Cartier maker Richemont is proposing to double its dividend after net profit rose by a third in its fiscal year 2020/21, helped by a strong performance of its jewellery brands and as it benefited from net finance income.

Luxury watch sales have been recovering recently from the severe pandemic hit.

Richemont, the second biggest company in luxury goods, has fared better than rival Swatch Group thanks to its exposure to the fast-growing jewellery category.

Richemont did not give an outlook for the year, but Chairman and controlling shareholder Johann Rupert cautioned that "volatility and low visibility are likely to prevail until there is herd immunity" against Covid-19.
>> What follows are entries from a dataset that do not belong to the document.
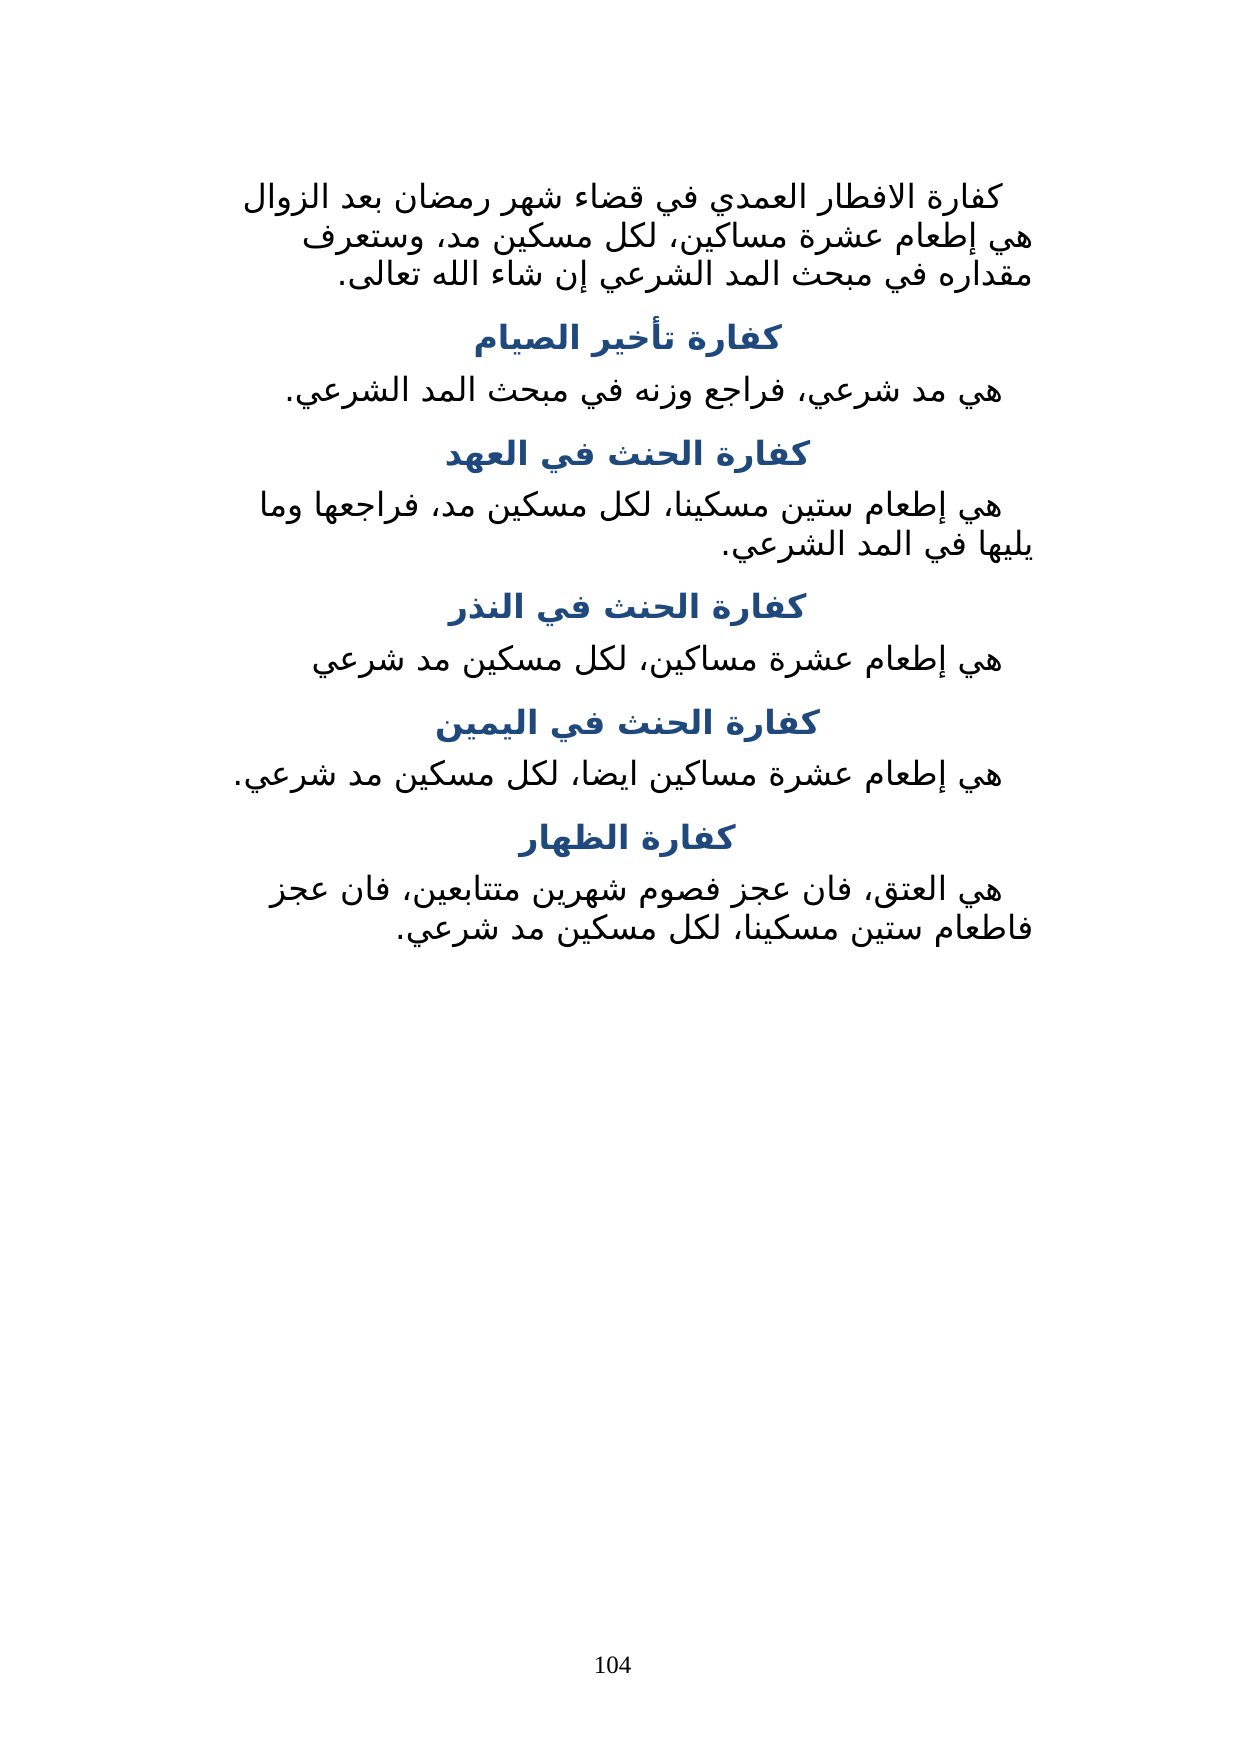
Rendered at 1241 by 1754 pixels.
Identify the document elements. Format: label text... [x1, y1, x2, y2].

subtitle كفارة الحنث في اليمين [222, 703, 1033, 742]
text هي إطعام عشرة مساكين ايضا، لكل مسكين مد شرعي. [222, 754, 1033, 793]
subtitle كفارة تأخير الصيام [222, 319, 1033, 358]
text كفارة الافطار العمدي في قضاء شهر رمضان بعد الزوال هي إطعام عشرة مساكين، لكل مسكين مد، وستعرف مقداره في مبحث المد الشرعي إن شاء الله تعالى. [222, 177, 1033, 294]
subtitle كفارة الظهار [222, 818, 1033, 857]
text هي إطعام ستين مسكينا، لكل مسكين مد، فراجعها وما يليها في المد الشرعي. [222, 485, 1033, 563]
subtitle كفارة الحنث في العهد [222, 434, 1033, 473]
subtitle كفارة الحنث في النذر [222, 588, 1033, 627]
text هي مد شرعي، فراجع وزنه في مبحث المد الشرعي. [222, 370, 1033, 409]
text هي العتق، فان عجز فصوم شهرين متتابعين، فان عجز فاطعام ستين مسكينا، لكل مسكين مد شرعي. [222, 870, 1033, 947]
text هي إطعام عشرة مساكين، لكل مسكين مد شرعي [222, 639, 1033, 678]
Net profit at Geneva-based Richemont rose by 38% to €1.289 billion in the group's fiscal year to March, ahead of a forecast for €821m in a Refinitiv poll.

Sales fell 5% at constant exchange rates and 8% at actual rates to €13.14 billion, also beating the €13.02 billion estimate in the poll thanks to a strong recovery in the final quarter.

Bernstein analyst Luca Solca said the results were a "strong beat to consensus, built on the outstanding performance of Jewellery Maisons" Cartier and Van Cleef & Arpels.

Industry majors LVMH and Kering have reported rebounding sales in the first three months of 2021 - equivalent to Richemont's final quarter - as easing Covid-19 restrictions boosted sales in China and the US.

Richemont proposed a dividend of 2 Swiss francs per A share for fiscal 2020, after halving it to one franc amid the pandemic last year.